Se a cerveja não alcoólica ajudou os atletas a se recuperarem mais rapidamente, então ela poderia permitir que eles treinassem mais. Scherr atribui os efeitos positivos da cerveja não alcoólica à sua concentração elevada de polifenóis, substâncias químicas que aumentam a imunidade e são encontradas nas plantas com as quais ela é preparada.

“Depois disso, tínhamos a prova: ela é realmente saudável e esta não é apenas uma frase de marketing”, disse Holger Eichele, diretor executivo da Associação das Cervejarias Alemãs. De 2011 a 2016, o consumo de cerveja sem álcool alemã cresceu 43%, enquanto o aumento total do consumo da cerveja declinava. Os alemães bebem mais cerveja sem álcool do que qualquer outra nação, com a exceção do Irã. Há mais de 400 opções no mercado.

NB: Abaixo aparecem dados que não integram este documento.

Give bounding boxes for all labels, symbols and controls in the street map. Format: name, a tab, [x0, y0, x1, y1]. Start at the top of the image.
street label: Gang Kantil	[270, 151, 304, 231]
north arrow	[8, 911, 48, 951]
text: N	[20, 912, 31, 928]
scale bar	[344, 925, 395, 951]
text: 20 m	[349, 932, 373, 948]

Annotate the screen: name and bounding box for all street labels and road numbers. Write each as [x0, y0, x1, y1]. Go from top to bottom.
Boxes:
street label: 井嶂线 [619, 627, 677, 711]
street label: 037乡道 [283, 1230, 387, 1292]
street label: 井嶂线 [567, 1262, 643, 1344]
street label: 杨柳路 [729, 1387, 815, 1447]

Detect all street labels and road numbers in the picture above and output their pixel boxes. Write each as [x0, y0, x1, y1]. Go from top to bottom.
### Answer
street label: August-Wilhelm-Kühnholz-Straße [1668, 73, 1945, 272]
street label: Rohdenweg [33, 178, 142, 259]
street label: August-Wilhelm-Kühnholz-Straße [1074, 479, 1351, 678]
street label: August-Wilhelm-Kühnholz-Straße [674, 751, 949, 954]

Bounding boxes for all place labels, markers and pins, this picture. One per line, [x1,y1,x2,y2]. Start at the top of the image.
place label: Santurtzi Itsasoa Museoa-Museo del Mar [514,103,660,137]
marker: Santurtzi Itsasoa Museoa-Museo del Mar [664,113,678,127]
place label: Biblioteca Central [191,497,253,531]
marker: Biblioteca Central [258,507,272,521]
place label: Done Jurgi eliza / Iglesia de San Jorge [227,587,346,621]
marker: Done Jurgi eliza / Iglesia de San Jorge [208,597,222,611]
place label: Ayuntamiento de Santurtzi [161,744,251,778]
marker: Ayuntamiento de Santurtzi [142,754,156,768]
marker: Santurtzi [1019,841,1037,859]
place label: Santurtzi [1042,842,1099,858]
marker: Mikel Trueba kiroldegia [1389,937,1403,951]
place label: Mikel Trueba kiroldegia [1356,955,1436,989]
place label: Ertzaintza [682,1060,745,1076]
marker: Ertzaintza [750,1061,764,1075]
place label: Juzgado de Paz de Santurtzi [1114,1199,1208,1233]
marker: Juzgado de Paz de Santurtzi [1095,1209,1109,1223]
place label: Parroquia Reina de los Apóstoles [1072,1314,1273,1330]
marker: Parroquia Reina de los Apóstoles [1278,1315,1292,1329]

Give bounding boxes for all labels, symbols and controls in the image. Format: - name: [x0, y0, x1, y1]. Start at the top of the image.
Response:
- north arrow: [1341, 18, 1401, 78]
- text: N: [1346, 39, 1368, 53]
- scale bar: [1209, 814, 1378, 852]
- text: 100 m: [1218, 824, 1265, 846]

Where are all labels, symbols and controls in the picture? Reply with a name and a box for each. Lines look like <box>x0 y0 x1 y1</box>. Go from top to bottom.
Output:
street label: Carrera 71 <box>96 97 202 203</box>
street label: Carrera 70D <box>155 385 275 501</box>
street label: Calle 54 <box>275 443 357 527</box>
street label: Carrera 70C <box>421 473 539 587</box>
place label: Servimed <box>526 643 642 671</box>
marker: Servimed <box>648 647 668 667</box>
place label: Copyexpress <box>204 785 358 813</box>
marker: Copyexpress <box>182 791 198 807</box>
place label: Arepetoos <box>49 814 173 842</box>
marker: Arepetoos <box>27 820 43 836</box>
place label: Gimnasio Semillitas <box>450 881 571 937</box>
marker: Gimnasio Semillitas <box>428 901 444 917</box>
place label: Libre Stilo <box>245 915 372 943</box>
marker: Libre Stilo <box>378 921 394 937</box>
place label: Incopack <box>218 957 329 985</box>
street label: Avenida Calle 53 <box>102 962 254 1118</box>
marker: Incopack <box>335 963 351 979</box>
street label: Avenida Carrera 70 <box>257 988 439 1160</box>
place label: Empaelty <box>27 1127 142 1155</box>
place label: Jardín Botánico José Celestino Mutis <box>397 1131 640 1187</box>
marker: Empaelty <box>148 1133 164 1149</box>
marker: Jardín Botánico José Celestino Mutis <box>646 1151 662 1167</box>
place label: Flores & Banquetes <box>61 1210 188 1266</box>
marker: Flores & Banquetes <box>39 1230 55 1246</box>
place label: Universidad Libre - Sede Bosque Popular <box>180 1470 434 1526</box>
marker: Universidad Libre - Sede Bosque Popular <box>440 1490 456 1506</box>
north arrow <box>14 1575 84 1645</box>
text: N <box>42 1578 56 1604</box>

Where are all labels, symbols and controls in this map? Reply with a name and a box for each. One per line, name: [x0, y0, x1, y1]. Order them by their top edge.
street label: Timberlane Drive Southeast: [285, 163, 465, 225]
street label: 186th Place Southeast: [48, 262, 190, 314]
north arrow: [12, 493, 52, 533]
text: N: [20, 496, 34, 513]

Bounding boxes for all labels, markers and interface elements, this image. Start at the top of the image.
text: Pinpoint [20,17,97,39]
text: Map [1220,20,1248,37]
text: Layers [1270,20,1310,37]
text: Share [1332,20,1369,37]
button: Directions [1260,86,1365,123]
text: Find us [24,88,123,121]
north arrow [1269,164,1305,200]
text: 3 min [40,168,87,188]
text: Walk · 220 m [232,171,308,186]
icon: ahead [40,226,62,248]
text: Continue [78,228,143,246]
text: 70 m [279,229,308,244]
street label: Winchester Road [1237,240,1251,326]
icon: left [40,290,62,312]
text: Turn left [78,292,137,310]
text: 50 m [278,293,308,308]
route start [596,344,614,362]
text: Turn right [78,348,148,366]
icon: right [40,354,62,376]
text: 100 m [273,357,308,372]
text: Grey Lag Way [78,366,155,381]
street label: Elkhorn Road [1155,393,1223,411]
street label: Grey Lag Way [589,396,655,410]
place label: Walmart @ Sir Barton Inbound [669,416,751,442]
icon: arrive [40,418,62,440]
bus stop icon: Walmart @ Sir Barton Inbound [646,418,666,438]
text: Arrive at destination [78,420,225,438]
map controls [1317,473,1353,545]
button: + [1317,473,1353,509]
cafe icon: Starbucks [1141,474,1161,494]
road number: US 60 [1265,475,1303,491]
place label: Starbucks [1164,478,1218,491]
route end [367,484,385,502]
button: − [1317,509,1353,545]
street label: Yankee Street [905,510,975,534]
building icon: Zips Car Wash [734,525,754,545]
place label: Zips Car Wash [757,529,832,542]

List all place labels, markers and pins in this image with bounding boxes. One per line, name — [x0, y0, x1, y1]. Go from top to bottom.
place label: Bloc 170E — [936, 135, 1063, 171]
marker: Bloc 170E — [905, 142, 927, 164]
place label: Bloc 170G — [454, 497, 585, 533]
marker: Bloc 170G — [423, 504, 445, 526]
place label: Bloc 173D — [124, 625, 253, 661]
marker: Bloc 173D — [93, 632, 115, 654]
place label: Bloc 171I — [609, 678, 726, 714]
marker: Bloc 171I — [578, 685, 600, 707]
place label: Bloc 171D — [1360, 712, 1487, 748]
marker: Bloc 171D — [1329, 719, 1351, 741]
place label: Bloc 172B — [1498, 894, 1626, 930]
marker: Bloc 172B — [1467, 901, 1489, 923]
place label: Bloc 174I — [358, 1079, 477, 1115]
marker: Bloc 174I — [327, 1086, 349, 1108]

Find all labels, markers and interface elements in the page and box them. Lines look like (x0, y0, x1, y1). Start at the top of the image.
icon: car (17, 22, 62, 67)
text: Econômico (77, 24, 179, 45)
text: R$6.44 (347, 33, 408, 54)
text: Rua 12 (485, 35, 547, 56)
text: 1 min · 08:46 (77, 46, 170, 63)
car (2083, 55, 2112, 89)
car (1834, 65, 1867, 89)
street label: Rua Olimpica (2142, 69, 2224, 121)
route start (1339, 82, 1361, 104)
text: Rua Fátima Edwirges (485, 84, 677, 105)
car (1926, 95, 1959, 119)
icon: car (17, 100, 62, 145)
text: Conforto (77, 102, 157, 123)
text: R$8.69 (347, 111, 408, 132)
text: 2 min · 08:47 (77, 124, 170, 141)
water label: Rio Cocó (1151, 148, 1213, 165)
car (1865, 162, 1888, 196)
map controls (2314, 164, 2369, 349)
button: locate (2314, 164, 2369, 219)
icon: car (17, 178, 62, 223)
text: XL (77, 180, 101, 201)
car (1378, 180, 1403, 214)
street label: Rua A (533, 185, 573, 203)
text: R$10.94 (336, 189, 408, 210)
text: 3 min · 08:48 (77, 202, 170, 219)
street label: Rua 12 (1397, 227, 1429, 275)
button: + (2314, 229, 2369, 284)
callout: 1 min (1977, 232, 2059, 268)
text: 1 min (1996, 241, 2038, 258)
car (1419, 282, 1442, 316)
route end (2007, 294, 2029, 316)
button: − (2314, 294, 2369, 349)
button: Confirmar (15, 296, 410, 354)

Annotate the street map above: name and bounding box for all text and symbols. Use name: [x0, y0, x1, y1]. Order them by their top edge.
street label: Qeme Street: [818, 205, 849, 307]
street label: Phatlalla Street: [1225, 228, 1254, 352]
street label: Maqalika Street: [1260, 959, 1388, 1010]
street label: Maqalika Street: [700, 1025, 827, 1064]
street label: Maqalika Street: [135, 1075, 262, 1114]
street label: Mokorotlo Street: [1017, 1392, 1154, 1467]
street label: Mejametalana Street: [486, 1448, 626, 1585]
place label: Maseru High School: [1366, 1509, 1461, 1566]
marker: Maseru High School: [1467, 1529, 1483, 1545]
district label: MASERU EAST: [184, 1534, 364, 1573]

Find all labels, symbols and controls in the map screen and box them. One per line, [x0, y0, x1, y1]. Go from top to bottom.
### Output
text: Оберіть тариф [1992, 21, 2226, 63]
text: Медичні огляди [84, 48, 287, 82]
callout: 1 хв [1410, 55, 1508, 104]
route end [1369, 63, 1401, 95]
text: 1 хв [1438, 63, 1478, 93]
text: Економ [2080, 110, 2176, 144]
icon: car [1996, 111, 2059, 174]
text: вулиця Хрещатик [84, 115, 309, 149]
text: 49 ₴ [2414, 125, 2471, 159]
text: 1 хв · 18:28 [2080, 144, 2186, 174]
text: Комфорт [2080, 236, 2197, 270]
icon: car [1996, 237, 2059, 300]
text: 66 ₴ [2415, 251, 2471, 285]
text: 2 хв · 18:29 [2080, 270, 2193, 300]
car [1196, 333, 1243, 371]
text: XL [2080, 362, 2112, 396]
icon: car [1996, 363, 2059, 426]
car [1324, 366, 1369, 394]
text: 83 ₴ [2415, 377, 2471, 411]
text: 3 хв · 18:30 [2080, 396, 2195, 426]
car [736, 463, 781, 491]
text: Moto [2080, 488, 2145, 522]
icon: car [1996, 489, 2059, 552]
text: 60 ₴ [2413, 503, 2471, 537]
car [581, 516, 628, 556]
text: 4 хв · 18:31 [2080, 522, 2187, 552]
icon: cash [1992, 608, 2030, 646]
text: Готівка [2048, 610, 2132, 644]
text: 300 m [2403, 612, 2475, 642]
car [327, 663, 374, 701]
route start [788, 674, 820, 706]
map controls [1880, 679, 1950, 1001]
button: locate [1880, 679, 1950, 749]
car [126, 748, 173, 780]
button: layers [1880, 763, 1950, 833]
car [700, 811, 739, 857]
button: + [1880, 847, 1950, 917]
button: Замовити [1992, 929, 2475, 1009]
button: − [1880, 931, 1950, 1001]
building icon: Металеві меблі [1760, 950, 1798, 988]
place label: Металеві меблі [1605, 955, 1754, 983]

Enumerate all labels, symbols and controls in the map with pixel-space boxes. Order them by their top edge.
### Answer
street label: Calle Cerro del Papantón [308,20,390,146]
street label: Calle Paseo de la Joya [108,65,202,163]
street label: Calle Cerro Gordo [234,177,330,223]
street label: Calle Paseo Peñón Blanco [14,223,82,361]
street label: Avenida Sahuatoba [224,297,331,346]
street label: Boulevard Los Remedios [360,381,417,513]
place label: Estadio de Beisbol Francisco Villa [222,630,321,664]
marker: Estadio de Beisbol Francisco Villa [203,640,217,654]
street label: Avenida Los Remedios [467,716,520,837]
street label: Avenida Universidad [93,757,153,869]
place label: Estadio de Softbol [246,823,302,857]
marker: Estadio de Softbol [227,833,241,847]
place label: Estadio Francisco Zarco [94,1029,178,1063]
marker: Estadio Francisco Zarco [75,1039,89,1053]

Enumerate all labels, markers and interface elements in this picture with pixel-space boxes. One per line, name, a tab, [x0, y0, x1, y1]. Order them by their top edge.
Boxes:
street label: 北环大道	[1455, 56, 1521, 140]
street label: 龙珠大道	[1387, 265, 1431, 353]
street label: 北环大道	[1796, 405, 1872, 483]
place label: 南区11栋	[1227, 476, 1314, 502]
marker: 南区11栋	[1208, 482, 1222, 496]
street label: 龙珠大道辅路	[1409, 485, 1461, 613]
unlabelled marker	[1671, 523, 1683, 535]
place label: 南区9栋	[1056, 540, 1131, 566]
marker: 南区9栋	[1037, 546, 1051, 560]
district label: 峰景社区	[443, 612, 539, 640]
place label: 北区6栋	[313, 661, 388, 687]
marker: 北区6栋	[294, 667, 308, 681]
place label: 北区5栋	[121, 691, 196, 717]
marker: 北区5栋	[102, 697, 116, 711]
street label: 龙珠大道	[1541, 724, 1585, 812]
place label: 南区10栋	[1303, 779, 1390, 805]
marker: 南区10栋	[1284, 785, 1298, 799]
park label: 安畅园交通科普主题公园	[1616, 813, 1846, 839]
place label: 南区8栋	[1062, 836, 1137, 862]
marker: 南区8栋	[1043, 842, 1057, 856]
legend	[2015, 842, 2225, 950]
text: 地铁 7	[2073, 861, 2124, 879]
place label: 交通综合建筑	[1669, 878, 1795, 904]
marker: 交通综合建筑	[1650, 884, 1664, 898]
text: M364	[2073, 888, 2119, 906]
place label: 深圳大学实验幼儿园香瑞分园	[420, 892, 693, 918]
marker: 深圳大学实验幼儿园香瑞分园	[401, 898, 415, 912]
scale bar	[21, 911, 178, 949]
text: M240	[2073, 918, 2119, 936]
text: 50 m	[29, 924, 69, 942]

Muitas cervejarias comercializam os seus produtos não alcoólicos explicitamente como bebidas esportivas. A cervejaria Erdinger da Bavária anuncia sua cerveja de trigo não alcoólica com o lema: “100% de Desempenho, 100% de Recuperação”. A Heineken promove a sua cerveja não alcoólica com frases como esta: “não há limites para o que o corpo humano pode alcançar”, e recentemente concluiu um acordo para a venda do produto na McFit Fitness, a maior cadeia de academias da Alemanha. Na maioria das grandes maratonas alemãs, a cerveja não alcoólica está disponível para os corredores na chegada.

A Erdinger distribuiu 30 mil garrafas na Maratona de Berlim do ano passado.

Scherr costuma recomendar que os atletas bebam uma cerveja não alcoólica depois do exercício, mas um estudo de 2016 também descobriu que, antes de um esforço, ela ajuda os jogadores de futebol a se manterem hidratados em comparação com a cerveja comum e a água. Scherr acredita que ela beneficia a maioria dos atletas que praticam os esportes de resistência, e pode ser menos favorável nos sprints ou nas competições baseadas na força, em que a inflamação não é um problema.

Apesar dos benefícios, a bebida sem álcool tem mostrado que é mais difícil convencer os atletas de outros países. Quando o corredor etíope Guye Adola terminou em segundo lugar na Maratona de Berlim do ano passado, ele não tomou um gole sequer da enorme caneca de Erdinger não alcoólica que lhe entregaram.

“Fiquei apavorado, com medo de que contivesse álcool e eu não quis aumentar o meu desgaste”, ele disse. “No nosso país, nós não temos isto na chegada”.